A spectre is haunting Broadway. Bringing huge status and gargantuan salaries, but sometimes poor performances, it is easy to see the inclusion of film stars and veteran actors in Broadway and West End shows as merely a populist move. The growth of celebrity stars has meant that – in the eyes John Breglio, producer of ‘Dreamgirls’ – “It is absolutely essential to have a major star to put a play on, otherwise it’s very hard”.
It is accepted that a star’s name on the bill will routinely bring oodles of audience members through the doors. With the budgeting of Broadway shows balancing on such a knife edge – indeed, only four out of five shows break-even – such automatic bums on seats is an immediate turn on for any theatre company or producer.
Yet these stars who will often only accept their parts on an “offer only” basis and not through an auditioning process have shown not to guarantee successful performances, and can re-direct the attention away from the true dramatic integrity of a production. Julia Robert’s Broadway debut in 2006 in “Three Days of Rain” was totally panned by critics, and Jennifer Garner’s performance in “Cyrano de Bergerac” received distinctly mixed reviews. Also, for all of those who have paid to see simply one member of the cast, will arguably overlook the merits of the entire production. The customary collective sigh when it is announced that a star role will in fact be played by some apparently inadequate understudy indicates so.
Yet the cynicism that surrounds celebrity Broadway performances fails to take into account the instances when great performances are delivered. Take infamous Daniel Radcliffe. Yes, there are moments in the countless Potter films when he appears devoid of any theatrical ability, but his role in “Equus” was the single most powerful performance I for one have ever witnessed, and Charles Spencer noted on its opening West End night that Radcliffe was “a thrilling stage actor of unexpected range and depth”.
The guaranteed revenue that accompanies a celebrity is the only thing allowing many productions to stay afloat
In many cases, the guaranteed revenue of having a celebrity is the only thing allowing the production to stay financially afloat. To use to use the oft-quoted theatrical maxim, “the show must go on”, even if the propelling factor comes in the form of a large celebrity grin on the billboard. The celebrity attraction must have been one of the predominant factors that meant gross Broadway sales in its 2009-10 season only fell by 2.2%, despite the recession.

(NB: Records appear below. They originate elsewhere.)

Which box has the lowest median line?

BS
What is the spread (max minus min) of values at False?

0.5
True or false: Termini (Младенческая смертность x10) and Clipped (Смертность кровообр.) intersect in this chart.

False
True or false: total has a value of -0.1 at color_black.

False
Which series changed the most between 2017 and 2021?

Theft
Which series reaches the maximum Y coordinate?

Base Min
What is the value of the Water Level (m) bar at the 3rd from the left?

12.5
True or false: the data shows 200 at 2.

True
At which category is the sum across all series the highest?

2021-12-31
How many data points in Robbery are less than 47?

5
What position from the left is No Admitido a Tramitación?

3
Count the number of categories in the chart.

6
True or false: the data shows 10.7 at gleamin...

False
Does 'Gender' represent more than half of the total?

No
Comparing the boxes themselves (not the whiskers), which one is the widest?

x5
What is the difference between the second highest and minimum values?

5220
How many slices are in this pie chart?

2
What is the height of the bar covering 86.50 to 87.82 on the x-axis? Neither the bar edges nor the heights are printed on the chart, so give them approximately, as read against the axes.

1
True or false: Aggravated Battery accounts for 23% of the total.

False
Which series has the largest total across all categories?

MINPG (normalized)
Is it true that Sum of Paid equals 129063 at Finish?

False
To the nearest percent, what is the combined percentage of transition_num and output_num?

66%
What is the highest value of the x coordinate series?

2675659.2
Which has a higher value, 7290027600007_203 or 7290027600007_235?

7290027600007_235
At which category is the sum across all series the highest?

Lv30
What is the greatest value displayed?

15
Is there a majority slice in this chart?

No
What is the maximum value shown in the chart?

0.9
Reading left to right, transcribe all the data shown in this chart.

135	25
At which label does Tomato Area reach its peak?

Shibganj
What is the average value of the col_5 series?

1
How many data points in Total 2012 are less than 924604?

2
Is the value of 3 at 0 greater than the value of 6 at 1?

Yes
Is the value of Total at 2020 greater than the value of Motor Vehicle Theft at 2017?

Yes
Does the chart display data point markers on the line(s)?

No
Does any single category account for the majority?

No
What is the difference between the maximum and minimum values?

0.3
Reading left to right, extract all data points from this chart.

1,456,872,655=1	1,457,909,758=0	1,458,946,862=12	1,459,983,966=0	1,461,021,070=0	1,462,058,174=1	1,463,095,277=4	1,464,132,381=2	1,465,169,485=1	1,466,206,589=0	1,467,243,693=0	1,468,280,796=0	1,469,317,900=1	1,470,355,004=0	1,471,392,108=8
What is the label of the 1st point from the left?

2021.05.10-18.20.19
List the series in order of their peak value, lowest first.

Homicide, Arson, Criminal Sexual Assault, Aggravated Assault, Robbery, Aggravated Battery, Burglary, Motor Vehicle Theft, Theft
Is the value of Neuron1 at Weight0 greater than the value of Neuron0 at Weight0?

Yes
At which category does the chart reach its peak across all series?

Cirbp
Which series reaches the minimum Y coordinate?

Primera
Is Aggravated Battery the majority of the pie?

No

The inclusion of celebrities also help bring classics a fresh edge, and to a wider audience. David Tennant’s “Hamlet” brought countless families and school groups through the doors; maybe just to see everyone’s favourite time-lord in the flesh, but also witnessing a Shakespearean tragedy they otherwise may not have seen.
It is granted that the celebrity actors that grace the boards are often grossly overpaid, yet their presence has become an integral part of the Broadway and West End scene. This can be cynically sniffed at, yet their presence is one of the attractive and endearing features of the bright lights.